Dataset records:
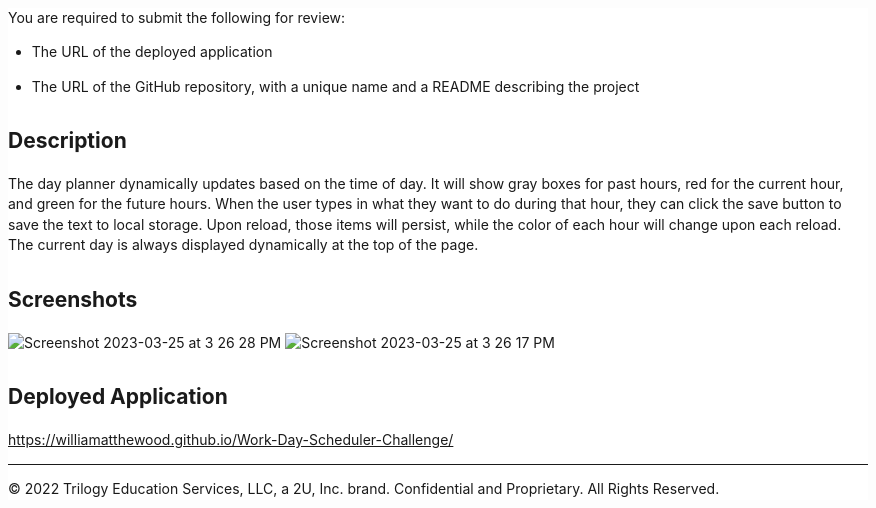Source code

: You are required to submit the following for review:

* The URL of the deployed application

* The URL of the GitHub repository, with a unique name and a README describing the project

## Description

The day planner dynamically updates based on the time of day. It will show gray boxes for past hours, red for the current hour, and green for the future hours. When the user types in what they want to do during that hour, they can click the save button to save the text to local storage. Upon reload, those items will persist, while the color of each hour will change upon each reload. The current day is always displayed dynamically at the top of the page. 


## Screenshots
<img width="1399" alt="Screenshot 2023-03-25 at 3 26 28 PM" src="https://user-images.githubusercontent.com/112597870/227739952-21843187-1cba-4d47-a15a-54788942af4c.png">

<img width="1427" alt="Screenshot 2023-03-25 at 3 26 17 PM" src="https://user-images.githubusercontent.com/112597870/227739954-8ad260d7-e93c-4f3c-b086-53aa310f3510.png">


## Deployed Application

https://williamatthewood.github.io/Work-Day-Scheduler-Challenge/



- - -
© 2022 Trilogy Education Services, LLC, a 2U, Inc. brand. Confidential and Proprietary. All Rights Reserved.
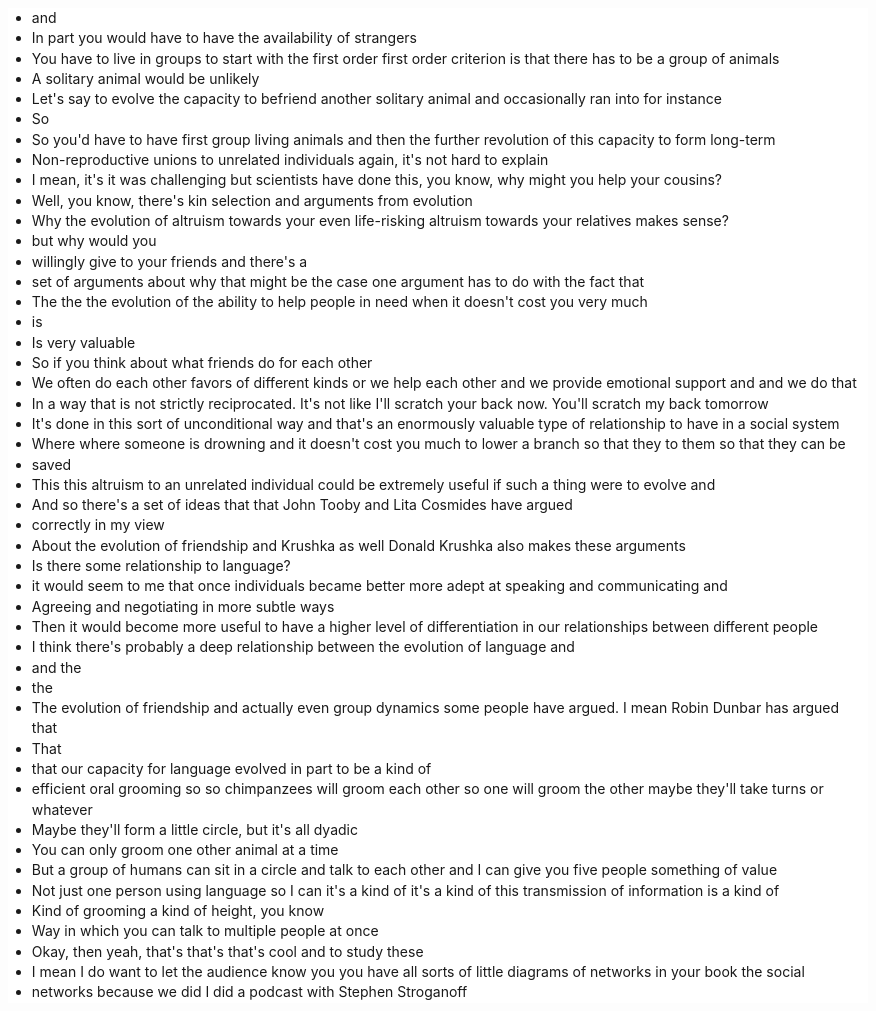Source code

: *  and
*  In part you would have to have the availability of strangers
*  You have to live in groups to start with the first order first order criterion is that there has to be a group of animals
*  A solitary animal would be unlikely
*  Let's say to evolve the capacity to befriend another solitary animal and occasionally ran into for instance
*  So
*  So you'd have to have first group living animals and then the further revolution of this capacity to form long-term
*  Non-reproductive unions to unrelated individuals again, it's not hard to explain
*  I mean, it's it was challenging but scientists have done this, you know, why might you help your cousins?
*  Well, you know, there's kin selection and arguments from evolution
*  Why the evolution of altruism towards your even life-risking altruism towards your relatives makes sense?
*  but why would you
*  willingly give to your friends and there's a
*  set of arguments about why that might be the case one argument has to do with the fact that
*  The the the evolution of the ability to help people in need when it doesn't cost you very much
*  is
*  Is very valuable
*  So if you think about what friends do for each other
*  We often do each other favors of different kinds or we help each other and we provide emotional support and and we do that
*  In a way that is not strictly reciprocated. It's not like I'll scratch your back now. You'll scratch my back tomorrow
*  It's done in this sort of unconditional way and that's an enormously valuable type of relationship to have in a social system
*  Where where someone is drowning and it doesn't cost you much to lower a branch so that they to them so that they can be
*  saved
*  This this altruism to an unrelated individual could be extremely useful if such a thing were to evolve and
*  And so there's a set of ideas that that John Tooby and Lita Cosmides have argued
*  correctly in my view
*  About the evolution of friendship and Krushka as well Donald Krushka also makes these arguments
*  Is there some relationship to language?
*  it would seem to me that once individuals became better more adept at speaking and communicating and
*  Agreeing and negotiating in more subtle ways
*  Then it would become more useful to have a higher level of differentiation in our relationships between different people
*  I think there's probably a deep relationship between the evolution of language and
*  and the
*  the
*  The evolution of friendship and actually even group dynamics some people have argued. I mean Robin Dunbar has argued that
*  That
*  that our capacity for language evolved in part to be a kind of
*  efficient oral grooming so so chimpanzees will groom each other so one will groom the other maybe they'll take turns or whatever
*  Maybe they'll form a little circle, but it's all dyadic
*  You can only groom one other animal at a time
*  But a group of humans can sit in a circle and talk to each other and I can give you five people something of value
*  Not just one person using language so I can it's a kind of it's a kind of this transmission of information is a kind of
*  Kind of grooming a kind of height, you know
*  Way in which you can talk to multiple people at once
*  Okay, then yeah, that's that's that's cool and to study these
*  I mean I do want to let the audience know you you have all sorts of little diagrams of networks in your book the social
*  networks because we did I did a podcast with Stephen Stroganoff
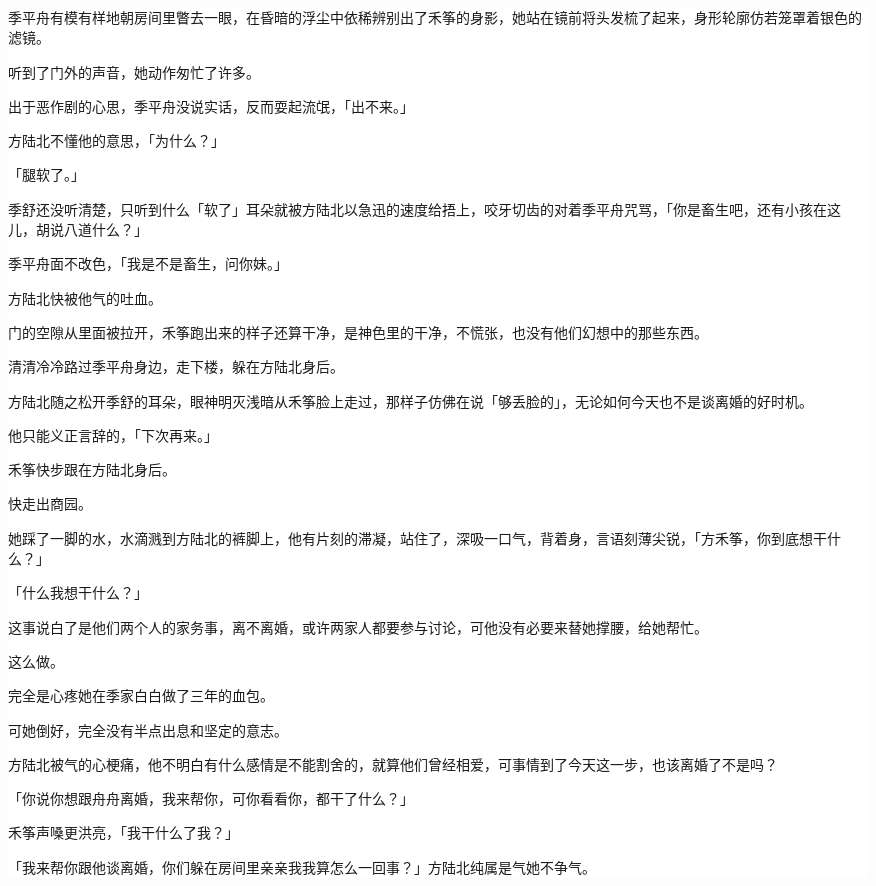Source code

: 
季平舟有模有样地朝房间里瞥去一眼，在昏暗的浮尘中依稀辨别出了禾筝的身影，她站在镜前将头发梳了起来，身形轮廓仿若笼罩着银色的滤镜。


听到了门外的声音，她动作匆忙了许多。


出于恶作剧的心思，季平舟没说实话，反而耍起流氓，「出不来。」


方陆北不懂他的意思，「为什么？」


「腿软了。」


季舒还没听清楚，只听到什么「软了」耳朵就被方陆北以急迅的速度给捂上，咬牙切齿的对着季平舟咒骂，「你是畜生吧，还有小孩在这儿，胡说八道什么？」


季平舟面不改色，「我是不是畜生，问你妹。」


方陆北快被他气的吐血。


门的空隙从里面被拉开，禾筝跑出来的样子还算干净，是神色里的干净，不慌张，也没有他们幻想中的那些东西。


清清冷冷路过季平舟身边，走下楼，躲在方陆北身后。


方陆北随之松开季舒的耳朵，眼神明灭浅暗从禾筝脸上走过，那样子仿佛在说「够丢脸的」，无论如何今天也不是谈离婚的好时机。


他只能义正言辞的，「下次再来。」


禾筝快步跟在方陆北身后。


快走出商园。


她踩了一脚的水，水滴溅到方陆北的裤脚上，他有片刻的滞凝，站住了，深吸一口气，背着身，言语刻薄尖锐，「方禾筝，你到底想干什么？」


「什么我想干什么？」


这事说白了是他们两个人的家务事，离不离婚，或许两家人都要参与讨论，可他没有必要来替她撑腰，给她帮忙。


这么做。


完全是心疼她在季家白白做了三年的血包。


可她倒好，完全没有半点出息和坚定的意志。


方陆北被气的心梗痛，他不明白有什么感情是不能割舍的，就算他们曾经相爱，可事情到了今天这一步，也该离婚了不是吗？


「你说你想跟舟舟离婚，我来帮你，可你看看你，都干了什么？」


禾筝声嗓更洪亮，「我干什么了我？」


「我来帮你跟他谈离婚，你们躲在房间里亲亲我我算怎么一回事？」方陆北纯属是气她不争气。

Assignment.
Put the lines from the start of the records through the line containing "## Description" into a Markdown table with the columns Row and Line text, numbering each row and skipping blank lines. Leave the pictures out of your answer.

Your response.
| Row | Line text |
|---|---|
| 1 | Source code |
| 2 | : You are required to submit the following for review: |
| 3 | * The URL of the deployed application |
| 4 | * The URL of the GitHub repository, with a unique name and a README describing the project |
| 5 | ## Description |